WHAT NEEDS TO BE DONE -> Once you find the line with "2. wood offcut at [414, 400, 554, 479]", copy it and every line after it through the end of the entries below, exactly as written.

BEGIN DATASET CONTENT

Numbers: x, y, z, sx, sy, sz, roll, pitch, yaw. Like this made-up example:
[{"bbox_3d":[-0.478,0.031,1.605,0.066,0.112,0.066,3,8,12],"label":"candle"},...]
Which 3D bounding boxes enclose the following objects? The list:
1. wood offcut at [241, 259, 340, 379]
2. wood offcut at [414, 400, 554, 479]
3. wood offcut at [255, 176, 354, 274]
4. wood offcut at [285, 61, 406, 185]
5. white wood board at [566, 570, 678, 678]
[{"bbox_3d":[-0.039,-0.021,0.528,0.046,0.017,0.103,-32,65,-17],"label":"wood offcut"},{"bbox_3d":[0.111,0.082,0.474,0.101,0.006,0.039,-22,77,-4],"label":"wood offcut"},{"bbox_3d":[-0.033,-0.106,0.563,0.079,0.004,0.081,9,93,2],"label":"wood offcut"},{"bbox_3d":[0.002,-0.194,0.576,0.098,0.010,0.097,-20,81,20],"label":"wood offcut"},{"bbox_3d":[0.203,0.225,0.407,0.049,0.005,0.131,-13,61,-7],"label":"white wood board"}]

END DATASET CONTENT

TASK ANSWER ->
2. wood offcut at [414, 400, 554, 479]
3. wood offcut at [255, 176, 354, 274]
4. wood offcut at [285, 61, 406, 185]
5. white wood board at [566, 570, 678, 678]
[{"bbox_3d":[-0.039,-0.021,0.528,0.046,0.017,0.103,-32,65,-17],"label":"wood offcut"},{"bbox_3d":[0.111,0.082,0.474,0.101,0.006,0.039,-22,77,-4],"label":"wood offcut"},{"bbox_3d":[-0.033,-0.106,0.563,0.079,0.004,0.081,9,93,2],"label":"wood offcut"},{"bbox_3d":[0.002,-0.194,0.576,0.098,0.010,0.097,-20,81,20],"label":"wood offcut"},{"bbox_3d":[0.203,0.225,0.407,0.049,0.005,0.131,-13,61,-7],"label":"white wood board"}]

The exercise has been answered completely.